Kein Wort von den verzweifelten Tagen, von den Klinikgedanken.

Ist deswegen jetzt alles wieder gut oder verdränge ich meine wahren Gedanken und Gefühle nur, sobald ich dort sitze?

9.7.09 17:46, kommentieren

ich platze bald

Ich weiß, dank ausführlicher Berichte im TV, dass man nicht so schnell platzen kann (auch wenn es zB in Monty Phytons Film "Der Sinn des Lebens" doch passierte), ja man total fett wird, bis man nur noch im Bett liegen kann und selbst der kleinste Schritt zur Qual wird.

So langsam komme ich mir vor, als ob ich diesen Negativ-Beispielen folge.

Ich esse und esse, dann geht es mir deswegen schlecht und ich esse nochmal was.
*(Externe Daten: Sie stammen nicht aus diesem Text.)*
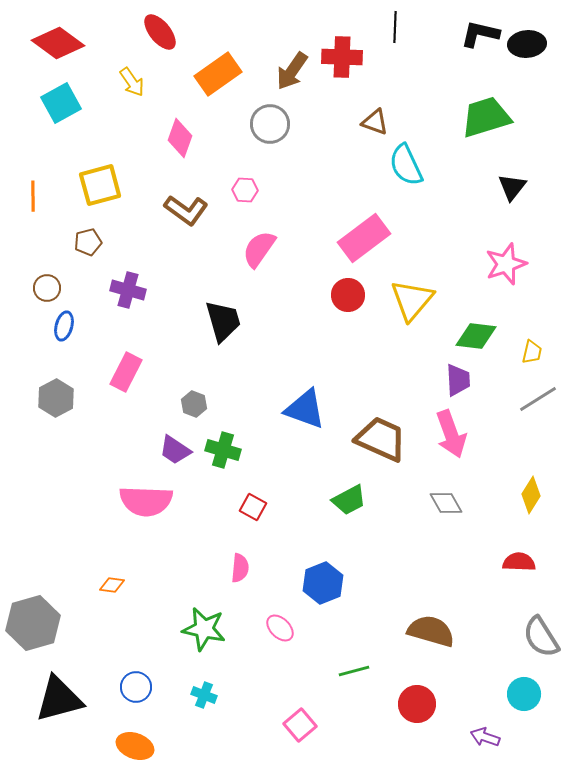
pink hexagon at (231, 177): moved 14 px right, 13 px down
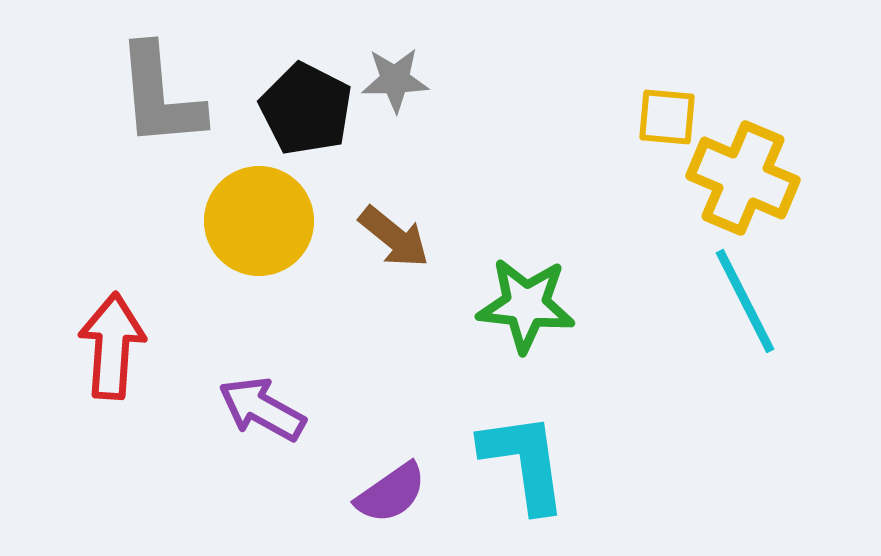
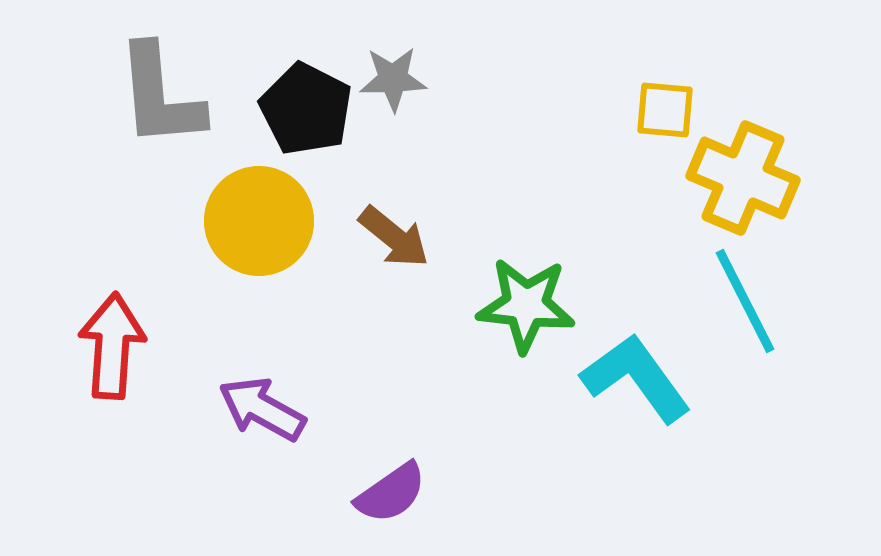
gray star: moved 2 px left, 1 px up
yellow square: moved 2 px left, 7 px up
cyan L-shape: moved 112 px right, 84 px up; rotated 28 degrees counterclockwise
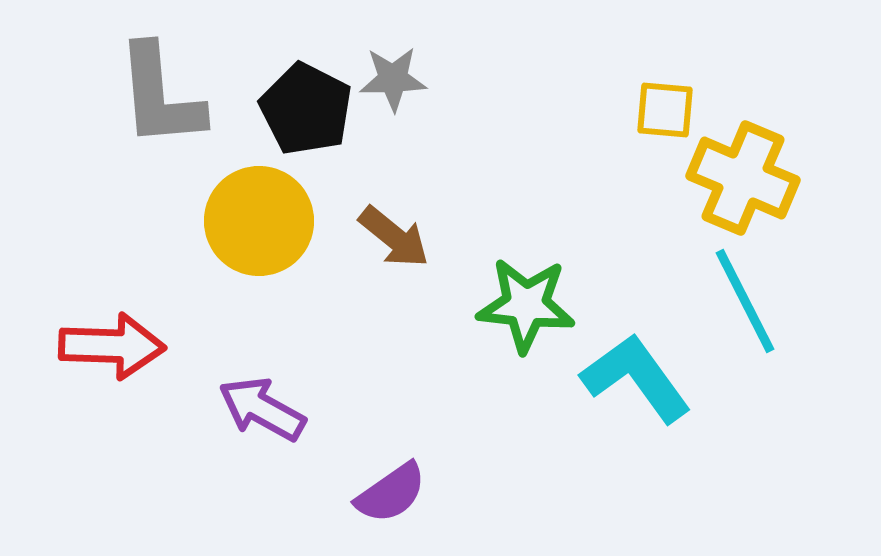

Erst süß, dann salzig, dann cremig, dann fest, dann ... immer so weiter.
Mir tun schon meine Venen wieder weh (Thrombose und Embolie hab ich in den letzten Jahren schon mal hinter mich gebracht), ich habe das Gefühl, dass ich schlechter atmen kann und ich gehe erst mal zum nächsten Imbiss in der Nähe esse eine Riesenportion und spüle alles mit einem 0,5-er Bier runter.

Was tue ich mir da an?

Könnte ich doch nur platzen, dann wäre auch der ganze andere Mist vorbei!

1 Kommentar 11.7.09 19:30, kommentieren

Erkenntnis #8

Ein neues Hobby muss her !!!

12.7.09 12:25, kommentieren

Fremdbestimmt

Ich könnte gerade einfach nur heulen.

Kann ich nicht einmal etwas sagen, ohne dass es gleich in die Realtiät umgesetzt werden muss?

Ich habe mich "getraut" zu sagen, dass evtl. irgendwann mal ein Hund vielleicht ja doch, nach reiflicher Abwägung und weiterer Informationseinholung in (nicht gerade naher) Zukunft überlegenswert wäre anzuschaffen.

Diese "Wenns" und "Abers" und "Vielleichts" wurden geflissentlich überhört und sich schon im Internet umgeguckt und für süß befunden und mir präsentiert.

Dauernd wird von anderen bestimmt, wann etwas richtig für mich zu sein hat.

Ich will das nicht mehr! Und so sitze ich hier und könnte nur heulen und mich ins Bett verkriechen und bloß niemanden mehr sehen heute.

Obwohl, süß wäre er ja schon ... und die erste Träne kommt.